Eateries opt to grow their own
While saving money, restaurants are creating jobs by producing their own vegetables
IT HAS become a fast-growing trend for restaurants to grow vegetable crops, mostly in their own backyards, that are destined for their own dining tables.
And owners of such establishments go to great lengths to ensure that their crops are completely organic and no chemicals are added, for the well-being of all and sundry.
One such restaurant that goes to great lengths to ensure healthy dining is Bonaterra Café set in the middle of an Assegai nursery, in Hillcrest.
Maxwell Mkhwanazi is the nursery manager who is tasked with growing veggies for the establishment, which has former Proteas pace bowler Shaun Pollock and his family as regular patrons.
Mkhwanazi said catering for well-known personalities and others wanting to eat healthy is what they do best.
“Our motto is to serve customers with organic produce that is healthy and wholesome,” he said.
Apart from the vegetables, they also grow herbs in their garden.
“Gardening and horticulture run through my veins. I like to get my hands dirty.

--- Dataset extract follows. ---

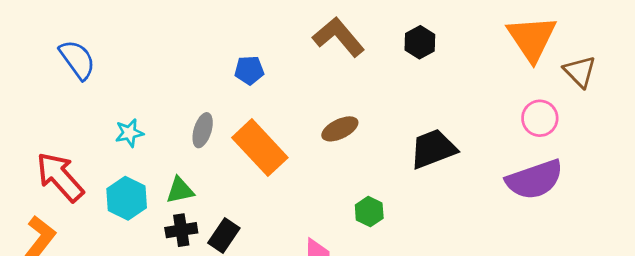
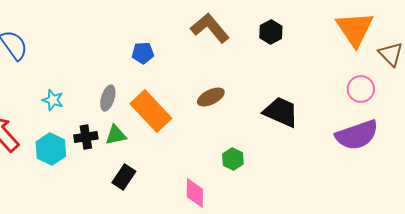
cyan star: (129, 133) -> (53, 100), turned 30
black trapezoid: (433, 149) -> (281, 112), turned 45
green triangle: (180, 190) -> (116, 135), moved
black cross: (181, 230) -> (86, 137), moved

“To watch seeds slowly turning into green leaves which are eventually harvested for meal time, the delicious end products are what makes me proud,” he said.
“When diners shower our chef with praise for having prepared a delicious dish, I’m also filled with pride because I had a hand in satisfying the customer,” he said.
Mkhwanazi said running a food establishment meant that a gardener like himself had to ensure a continuous supply of stock for the kitchen.
Mkhwanazi said he was assisted by a team of 10 who helped to grow herbs, fruit, veggies, including celery, six types of lettuce, spinach, rocket and other seasonal plants.
He recommended the use of chicken compost for healthy results and he avoided using harmful fertilisers which many farmers used to grow their produce.
Often, Mkhwanazi is required to advise customers regarding their gardening queries.
“There is a lot of work involved behind producing a successful crop, but people are not mindful of the effort required. They think a magical wand is waved to reap a good harvest,” Mkhwanazi said. Malawian-born gardener Gift Mkundiza, 29, who has been tilling the soil alongside Mkhwanazi, said working in the garden had ensured there was always food on his family’s dinner table.
When he arrived in the country few years ago, he lived with his two friends in a single room and with no food to eat.
But when his friend told him about a job opening at the nursery he jumped to the opportunity.
“This was the chance to make money to feed my family back home” and he said he appreciated the farming skills he learnt from Mkhwanazi from working at the nursery during the past year.
Gift Mkundiza,tony Livingstone and Joseph Kachingwe tilling the vegetable garden at the nursery in Hillcrest.